Geçtiğimiz cumartesi günü Konya’da 4 gönüllü arkadaşın oluşturduğu, şimdilerde 350’den fazla gencin yer aldığı, amaçları Konya’nın her caddesinde ve sokağında bulunan çocukların yüzlerini güldürmek için kurulan ‘Şehrin Çocukları’ ile kış ayı için başlattıkları “Üşümeyelim, bu kış beraber ısınalım; mont, bot, atkı, bere, eldiven kampanyasının” dağıtımına katıldım.
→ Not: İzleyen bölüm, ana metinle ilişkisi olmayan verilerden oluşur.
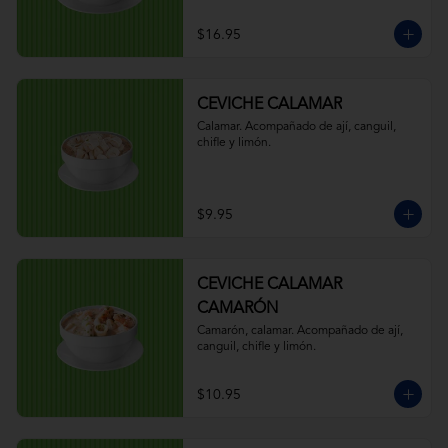
$16.95
CEVICHE CALAMAR
Calamar. Acompañado de ají, canguil, 
chifle y limón.
$9.95
CEVICHE CALAMAR
CAMARÓN
Camarón, calamar. Acompañado de ají, 
canguil, chifle y limón.
$10.95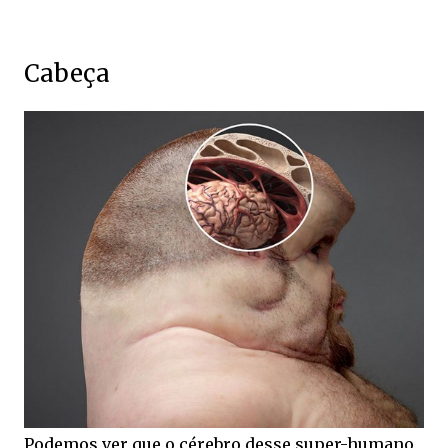
Cabeça
Podemos ver que o cérebro desse super-humano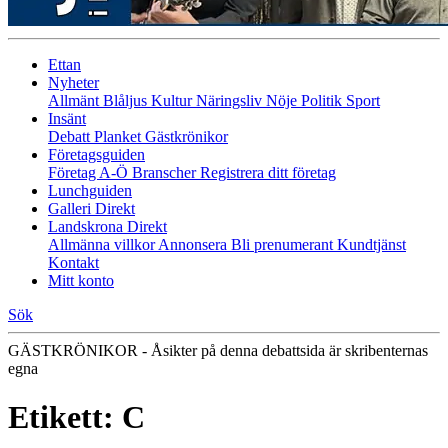
Ettan
Nyheter
Allmänt
Blåljus
Kultur
Näringsliv
Nöje
Politik
Sport
Insänt
Debatt
Planket
Gästkrönikor
Företagsguiden
Företag A-Ö
Branscher
Registrera ditt företag
Lunchguiden
Galleri Direkt
Landskrona Direkt
Allmänna villkor
Annonsera
Bli prenumerant
Kundtjänst
Kontakt
Mitt konto
Sök
GÄSTKRÖNIKOR - Åsikter på denna debattsida är skribenternas
egna
Etikett:
C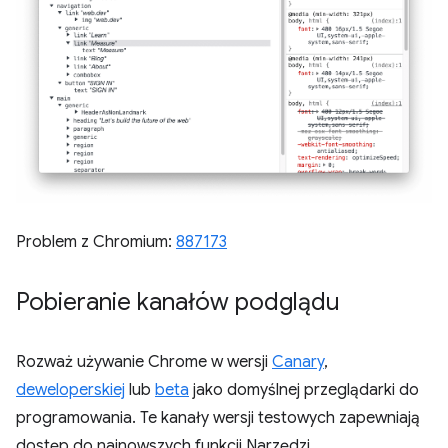
Problem z Chromium:
887173
Pobieranie kanałów podglądu
Rozważ używanie Chrome w wersji
Canary
,
deweloperskiej
lub
beta
jako domyślnej przeglądarki do
programowania. Te kanały wersji testowych zapewniają
dostęp do najnowszych funkcji Narzędzi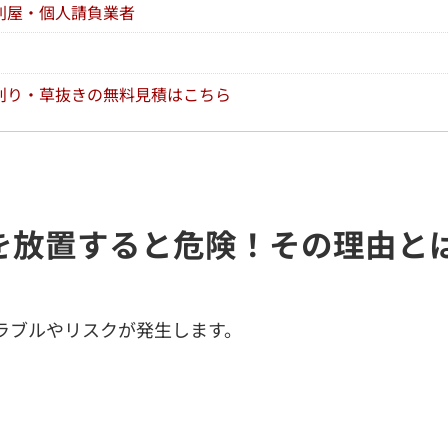
利屋・個人請負業者
刈り・草抜きの無料見積はこちら
を放置すると危険！その理由と
ラブルやリスクが発生します。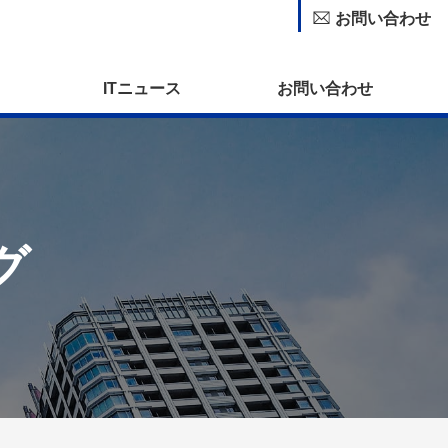
お問い合わせ
ITニュース
お問い合わせ
グ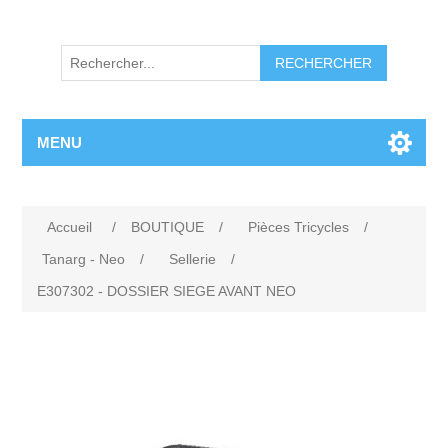
RECHERCHER
MENU
Accueil
/
BOUTIQUE
/
Pièces Tricycles
/
Tanarg - Neo
/
Sellerie
/
E307302 - DOSSIER SIEGE AVANT NEO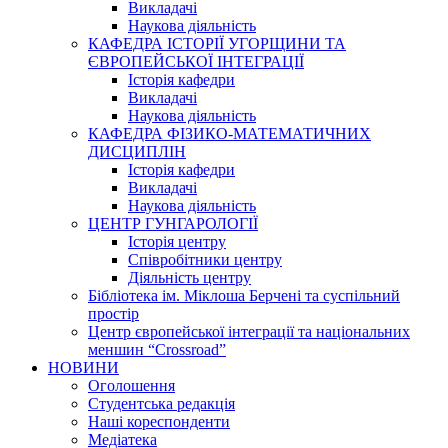
Викладачі
Наукова діяльність
КАФЕДРА ІСТОРІЇ УГОРЩИНИ ТА
ЄВРОПЕЙСЬКОЇ ІНТЕГРАЦІЇ
Історія кафедри
Викладачі
Наукова діяльність
КАФЕДРА ФІЗИКО-МАТЕМАТИЧНИХ
ДИСЦИПЛІН
Історія кафедри
Викладачі
Наукова діяльність
ЦЕНТР ГУНГАРОЛОГІЇ
Історія центру
Співробітники центру
Діяльність центру
Бібліотека ім. Міклоша Берчені та суспільний
простір
Центр європейської інтеграції та національних
меншин “Crossroad”
НОВИНИ
Оголошення
Студентська редакція
Наші кореспонденти
Медіатека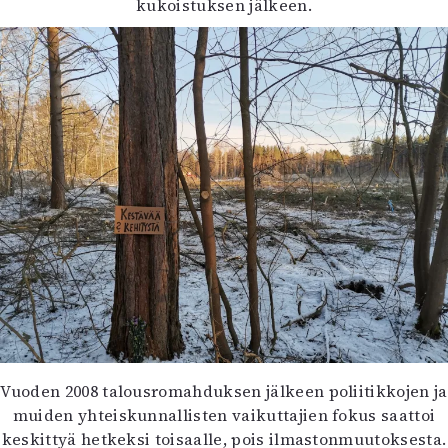
kukoistuksen jälkeen.
Vuoden 2008 talousromahduksen jälkeen poliitikkojen ja
muiden yhteiskunnallisten vaikuttajien fokus saattoi
keskittyä hetkeksi toisaalle, pois ilmastonmuutoksesta.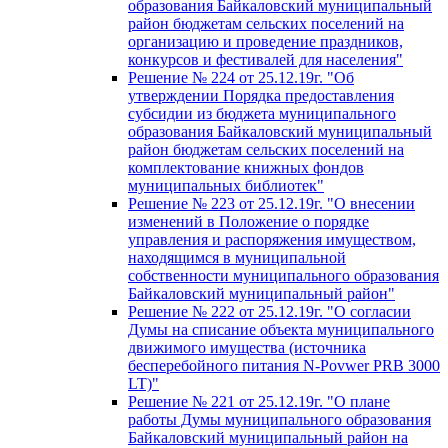
образования Байкаловский муниципальный
район бюджетам сельских поселений на
организацию и проведение праздников,
конкурсов и фестивалей для населения"
Решение № 224 от 25.12.19г. "Об
утверждении Порядка предоставления
субсидии из бюджета муниципального
образования Байкаловский муниципальный
район бюджетам сельских поселений на
комплектование книжных фондов
муниципальных библиотек"
Решение № 223 от 25.12.19г. "О внесении
изменений в Положение о порядке
управления и распоряжения имуществом,
находящимся в муниципальной
собственности муниципального образования
Байкаловский муниципальный район"
Решение № 222 от 25.12.19г. "О согласии
Думы на списание объекта муниципального
движимого имущества (источника
бесперебойного питания N-Povwer PRB 3000
LT)"
Решение № 221 от 25.12.19г. "О плане
работы Думы муниципального образования
Байкаловский муниципальный район на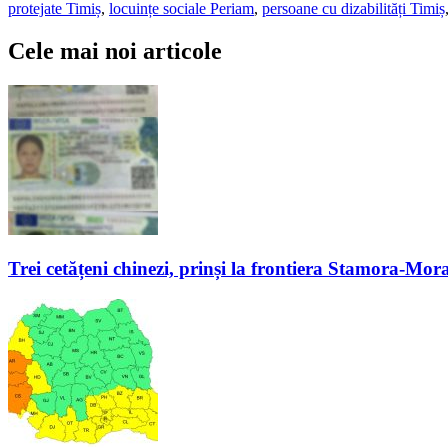
protejate Timiș
,
locuințe sociale Periam
,
persoane cu dizabilități Timiș
Cele mai noi articole
Trei cetățeni chinezi, prinși la frontiera Stamora-Morav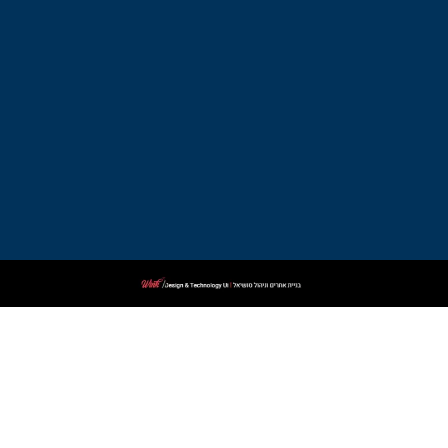
עורך
דין
פלילי
בקרית
ביאליק
עורך
דין
פלילי
בקרית
שמונה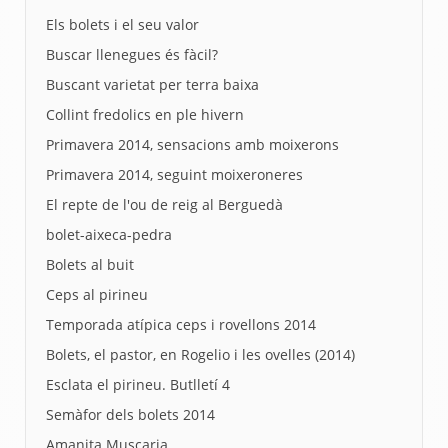
Els bolets i el seu valor
Buscar llenegues és fàcil?
Buscant varietat per terra baixa
Collint fredolics en ple hivern
Primavera 2014, sensacions amb moixerons
Primavera 2014, seguint moixeroneres
El repte de l'ou de reig al Berguedà
bolet-aixeca-pedra
Bolets al buit
Ceps al pirineu
Temporada atípica ceps i rovellons 2014
Bolets, el pastor, en Rogelio i les ovelles (2014)
Esclata el pirineu. Butlletí 4
Semàfor dels bolets 2014
Amanita Muscaria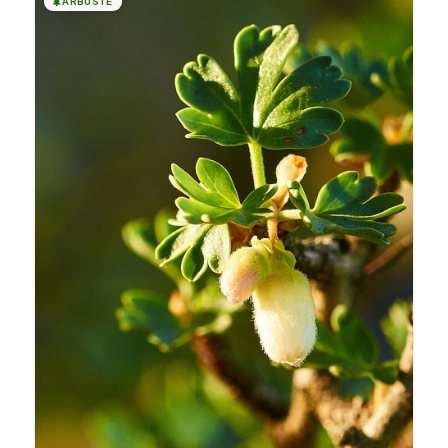
🌲
ARBUSTE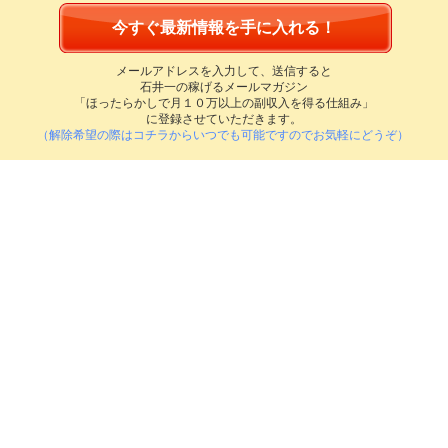
メールアドレスを入力して、送信すると
石井一の稼げるメールマガジン
「ほったらかしで月１０万以上の副収入を得る仕組み」
に登録させていただきます。
（解除希望の際はコチラからいつでも可能ですのでお気軽にどうぞ）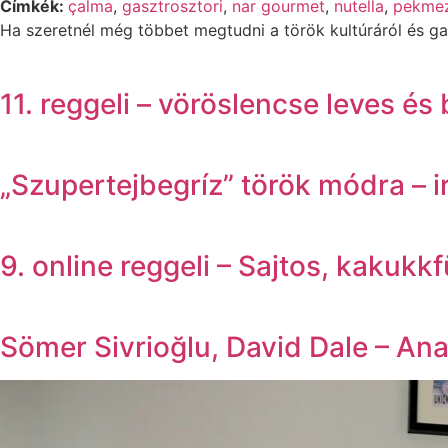
Címkék:
çalma
,
gasztrosztori
,
nar gourmet
,
nutella
,
pekme
Ha szeretnél még többet megtudni a török kultúráról és ga
11. reggeli – vöröslencse leves és
„Szupertejbegríz” török módra – i
9. online reggeli – Sajtos, kakukk
Sömer Sivrioğlu, David Dale – Ana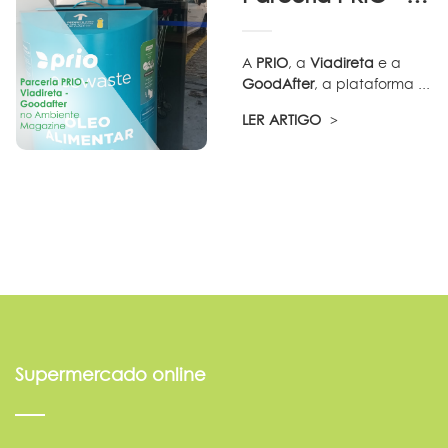
A
PRIO
, a
Viadireta
e a
GoodAfter
, a plataforma ...
LER ARTIGO
Supermercado online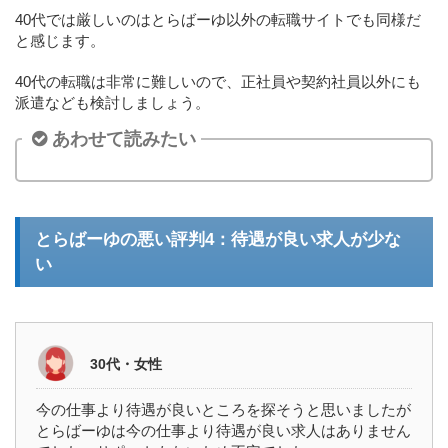
40代では厳しいのはとらばーゆ以外の転職サイトでも同様だ
と感じます。
40代の転職は非常に難しいので、正社員や契約社員以外にも
派遣なども検討しましょう。
あわせて読みたい
とらばーゆの悪い評判4：待遇が良い求人が少な
い
30代・女性
今の仕事より待遇が良いところを探そうと思いましたが
とらばーゆは今の仕事より待遇が良い求人はありません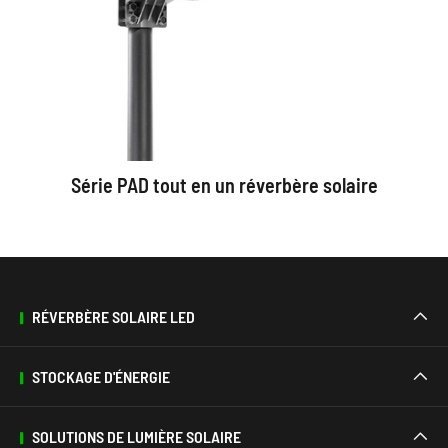
Série PAD tout en un réverbère solaire
RÉVERBÈRE SOLAIRE LED

STOCKAGE D'ÉNERGIE

SOLUTIONS DE LUMIÈRE SOLAIRE
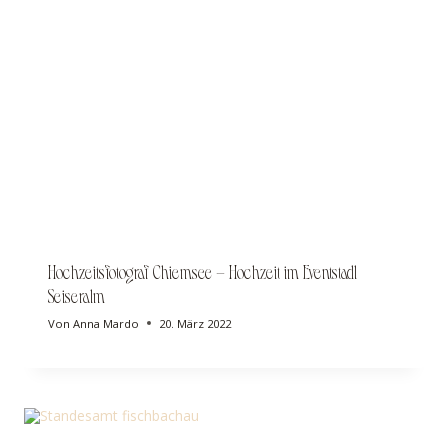
Hochzeitsfotograf Chiemsee – Hochzeit im Eventstadl
Seiseralm
Von
Anna Mardo
20. März 2022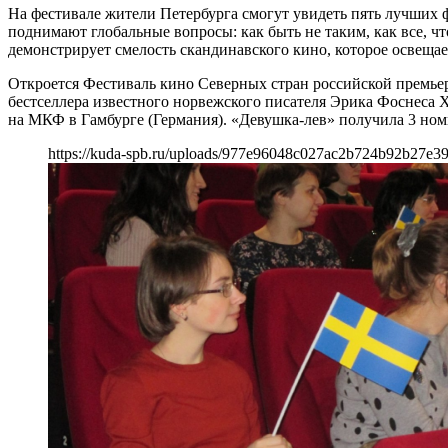
На фестивале жители Петербурга смогут увидеть пять лучших
поднимают глобальные вопросы: как быть не таким, как все, ч
демонстрирует смелость скандинавского кино, которое освеща
Откроется Фестиваль кино Северных стран российской премье
бестселлера известного норвежского писателя Эрика Фоснеса Ха
на МКФ в Гамбурге (Германия). «Девушка-лев» получила 3 н
https://kuda-spb.ru/uploads/977e96048c027ac2b724b92b27e39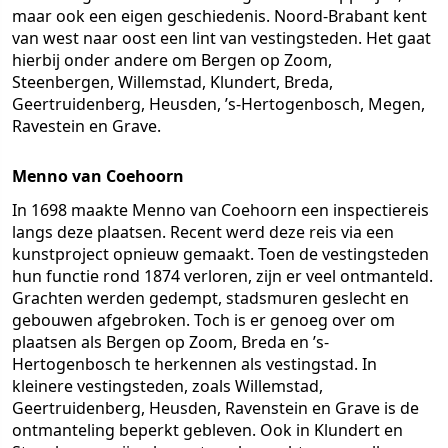
maar ook een eigen geschiedenis. Noord-Brabant kent
van west naar oost een lint van vestingsteden. Het gaat
hierbij onder andere om Bergen op Zoom,
Steenbergen, Willemstad, Klundert, Breda,
Geertruidenberg, Heusden, ’s-Hertogenbosch, Megen,
Ravestein en Grave.
Menno van Coehoorn
In 1698 maakte Menno van Coehoorn een inspectiereis
langs deze plaatsen. Recent werd deze reis via een
kunstproject opnieuw gemaakt. Toen de vestingsteden
hun functie rond 1874 verloren, zijn er veel ontmanteld.
Grachten werden gedempt, stadsmuren geslecht en
gebouwen afgebroken. Toch is er genoeg over om
plaatsen als Bergen op Zoom, Breda en ’s-
Hertogenbosch te herkennen als vestingstad. In
kleinere vestingsteden, zoals Willemstad,
Geertruidenberg, Heusden, Ravenstein en Grave is de
ontmanteling beperkt gebleven. Ook in Klundert en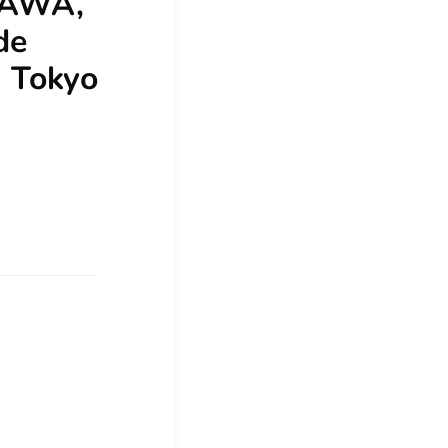
KAWA,
de
u Tokyo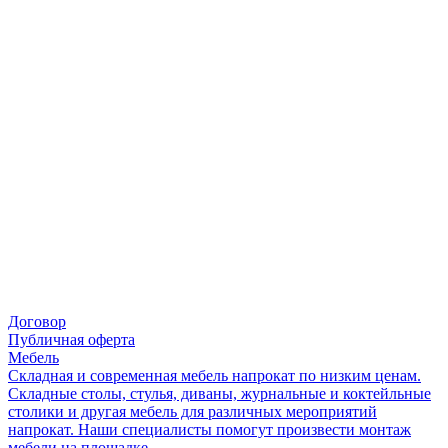
Договор
Публичная оферта
Мебель
Складная и современная мебель напрокат по низким ценам.
Складные столы, стулья, диваны, журнальные и коктейльные
столики и другая мебель для различных мероприятий
напрокат. Наши специалисты помогут произвести монтаж
мебели на площадке.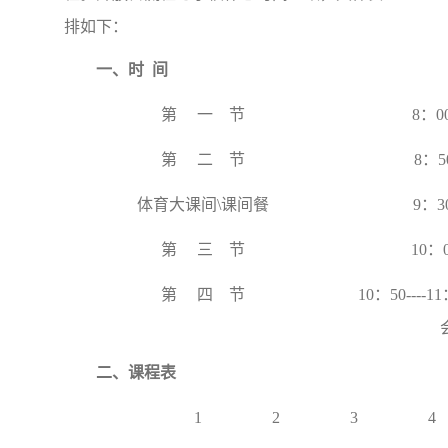
排如下：
一、时 间
第 一 节
8：00
第 二 节
8：50
体育大课间\课间餐
9：30
第 三 节
10：0
第 四 节
10：50---
二、课程表
1
2
3
4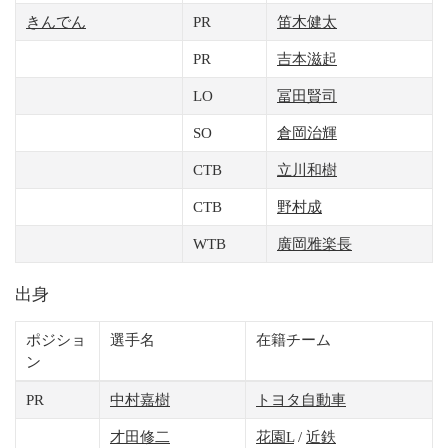
きんでん
PR
笛木健太
PR
吉本滋起
LO
冨田賢司
SO
倉岡治輝
CTB
立川和樹
CTB
野村成
WTB
廣岡雅楽長
出身
ポジショ
選手名
在籍チーム
ン
PR
中村嘉樹
トヨタ自動車
才田修二
花園L
/
近鉄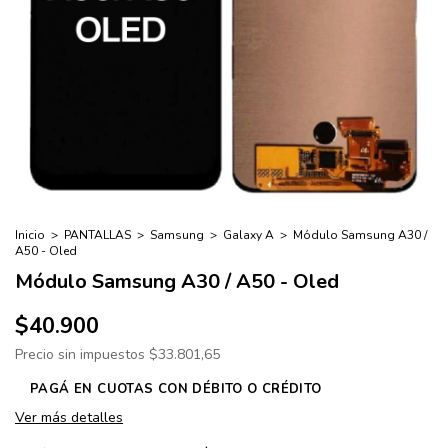
Inicio
>
PANTALLAS
>
Samsung
>
Galaxy A
>
Módulo Samsung A30 /
A50 - Oled
Módulo Samsung A30 / A50 - Oled
$40.900
Precio sin impuestos
$33.801,65
Ver más detalles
Cumartesi sabahı Harmancık Kapalı Pazaryerine ulaştığımda amaçları sadece çocukların yüzünü güldürmek için oluşan gençleri görmenin mutluluğuna şahit oldum. Bu güzel dağıtım organizasyonunda birbirinden kıymetli gençleri yalnız bırakmayan ve her zaman hayırlı işlerinde desteklerini esirgemeyen Meram Belediye Başkanı Mustafa Kavuş’u da görmek bizlere ayrıca büyük mutluluk ve güç verdi.

Bir buçuk sene önce dört arkadaş tarafından oluşturulan, şimdilerde 350’yi geçkin kişinin yer aldığı bu güzel ekip Konya’da 15 bini aşkın  ihtiyaç sahibi çocuklara ulaştırdı. Gerekli planlamalar yapıldıktan sonra programa katılan 150’dan fazla gönüllü genç gözlerinde heyecan, duygu ve samimiyetle Konya’nın dört bir tarafında 1200 çocuğun yüzünü güldürmek için yola çıktı. Daha önceden belirlenen adreslerde ulaştığımız çocuklarımızın bot, atkı, bere ve eldiven ihtiyaçları giderildi. Çocukların gözlerindeki heyecan gençlerin tüm yorgunluklarını, gönüllülerini aldı.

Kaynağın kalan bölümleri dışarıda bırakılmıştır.